ACA-Le Havre : des élus insulaires dénoncent un « racisme anti-corse »

© Pascal Pochard-Casabianca/AFP
© Pascal Pochard-Casabianca/AFP

La polémique autour du match, dimanche dernier, entre l’AC Ajaccio et le Havre AC ne cesse d’enfler. Sur les réseaux sociaux de nombreuses personnalités politiques insulaires dénoncent un lynchage médiatique ponctué, selon eux, d’un « racisme anti-corse ».

Par A.A/France 3 Corse ViaStella

Depuis le week-end dernier, et l’annulation du match de play-off entre l’AC Ajaccio et le Havre AC, les réactions à l’encontre des Corses, parfois violentes, s’enchaînent sur les réseaux sociaux. Aux états d’âme d’anonymes s’ajoutent de nombreux articles, de médias nationaux, dénonçant le comportement des supporters acéistes.

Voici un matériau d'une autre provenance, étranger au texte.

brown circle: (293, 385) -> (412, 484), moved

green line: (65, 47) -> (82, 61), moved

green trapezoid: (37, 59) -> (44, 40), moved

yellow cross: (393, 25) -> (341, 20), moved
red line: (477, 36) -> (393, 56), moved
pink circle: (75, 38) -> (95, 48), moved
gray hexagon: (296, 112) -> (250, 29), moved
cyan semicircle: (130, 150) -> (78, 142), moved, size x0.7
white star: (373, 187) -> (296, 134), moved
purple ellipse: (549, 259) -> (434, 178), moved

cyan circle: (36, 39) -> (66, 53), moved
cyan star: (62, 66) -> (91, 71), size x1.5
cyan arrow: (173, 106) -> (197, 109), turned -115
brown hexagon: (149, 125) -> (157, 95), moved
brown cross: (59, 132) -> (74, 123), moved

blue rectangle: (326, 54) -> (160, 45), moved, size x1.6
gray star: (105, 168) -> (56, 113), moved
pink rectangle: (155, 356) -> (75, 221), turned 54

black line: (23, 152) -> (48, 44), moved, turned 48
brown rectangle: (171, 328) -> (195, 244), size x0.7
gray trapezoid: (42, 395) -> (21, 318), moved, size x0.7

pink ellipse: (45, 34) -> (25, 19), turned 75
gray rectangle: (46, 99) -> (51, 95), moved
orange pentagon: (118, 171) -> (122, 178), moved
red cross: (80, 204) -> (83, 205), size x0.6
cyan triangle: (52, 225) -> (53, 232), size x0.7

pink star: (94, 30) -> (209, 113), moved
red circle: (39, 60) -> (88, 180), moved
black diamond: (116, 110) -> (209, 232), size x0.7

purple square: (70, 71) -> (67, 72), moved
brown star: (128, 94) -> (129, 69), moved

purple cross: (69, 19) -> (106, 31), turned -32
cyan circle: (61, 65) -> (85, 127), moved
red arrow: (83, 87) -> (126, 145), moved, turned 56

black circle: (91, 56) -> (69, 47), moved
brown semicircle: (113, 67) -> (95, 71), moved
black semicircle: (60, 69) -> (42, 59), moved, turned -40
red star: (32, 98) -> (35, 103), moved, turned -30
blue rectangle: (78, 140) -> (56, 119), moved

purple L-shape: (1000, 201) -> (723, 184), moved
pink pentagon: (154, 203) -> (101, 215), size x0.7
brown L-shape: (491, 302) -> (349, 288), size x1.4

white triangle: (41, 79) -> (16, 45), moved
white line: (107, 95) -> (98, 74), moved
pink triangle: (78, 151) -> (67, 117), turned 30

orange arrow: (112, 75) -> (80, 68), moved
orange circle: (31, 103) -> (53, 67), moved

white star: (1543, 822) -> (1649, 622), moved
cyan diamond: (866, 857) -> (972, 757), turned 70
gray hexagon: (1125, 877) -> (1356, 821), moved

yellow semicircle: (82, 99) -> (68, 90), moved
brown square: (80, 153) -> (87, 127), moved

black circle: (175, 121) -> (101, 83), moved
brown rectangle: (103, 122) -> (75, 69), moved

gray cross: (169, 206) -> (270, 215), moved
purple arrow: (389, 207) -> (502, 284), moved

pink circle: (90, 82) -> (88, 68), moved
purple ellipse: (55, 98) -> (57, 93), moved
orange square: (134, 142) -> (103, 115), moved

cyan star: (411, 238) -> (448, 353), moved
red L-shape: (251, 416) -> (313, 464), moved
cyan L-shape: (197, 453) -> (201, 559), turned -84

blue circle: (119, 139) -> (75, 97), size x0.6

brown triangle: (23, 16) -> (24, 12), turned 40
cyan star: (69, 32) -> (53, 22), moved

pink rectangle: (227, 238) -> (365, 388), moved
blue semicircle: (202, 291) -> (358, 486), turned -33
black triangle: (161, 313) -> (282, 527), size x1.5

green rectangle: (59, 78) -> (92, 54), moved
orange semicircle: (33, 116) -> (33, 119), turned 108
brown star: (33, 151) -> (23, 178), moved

Des faits qui font réagir la classe politique insulaire. Si tous condamnent les incidents qui ont émaillé les rencontres de vendredi et dimanche, ils s’interrogent néanmoins sur les proportions que prennent les évènements. À commencer par le président de l’Assemblée de Corse, Jean-Guy Talamoni.

« Empêcher la Corse d’avoir une club en Ligue 1 »


Ce dernier a annoncé dans un communiqué ce mardi, vouloir « appeler à la constitution d’un collectif d’avocats corses, chargés d’organiser une riposte énergique et de faire valoir ainsi les intérêts moraux de notre peuple. » Une idée qui fait suite au « déferlement de haine anti-corse de ces dernières heures, en particulier sur les réseaux sociaux ».


Dans un autre communiqué, le groupe Femu a Corsica affirme que « l’ACA subit clairement un traitement discriminatoire dans le seul but d’empêcher la Corse d’avoir un club en Ligue 1. » La formation politique juge cette attitude d’ « inqualifiable » et assure qu’elle « relève d’un scandale politique et de la mise en cause de l’honneur et de la dignité du peuple corse. »
 

« La LFP pourra-t-elle être impartiale ? »


Dans la matinée, c’est au tour de Gilles Simeoni, président du conseil exécutif de Corse de réagir. « Dans ce climat d’hystérie anti-corse et face aux pressions politiques venues du plus haut niveau de l’État, la LFP pourra-t-elle être impartiale et préserver le droit qu’a l’AC Ajaccio de jouer à Ajaccio le match de barrage contre Toulouse FC, droit acquis sur le terrain ? », s’interroge-t-il dans un tweet.
 


Le maire d’Ajaccio, Laurent Marcangeli, a souligné sur les réseaux sociaux : « Il ne faudrait pas qu’on intente un procès généralisé et à charge contre la Corse toute entière à travers ce match de football. »
 

 


« Insulté par le plus grand quotidien français »


Le maire de Bonifacio et président du groupe Andà per Dumane à l’Assemblée de Corse, Jean-Charles Orsucci, a lui dénoncé : « Insulter par le plus grand quotidien français. Évidemment seul les corses et tous les corses sont racistes, violents … (sans commentaire)  avec un journalisme de cette qualité on a de l’avenir en France. »

 


Ce mardi, la Ligue de Football Professionnel se réunit pour deux réunions d’urgence. Elle doit trancher sur des incidents survenus lors de la rencontre entre l’AC Ajaccio et le Havre AC dimanche au stade François-Coty.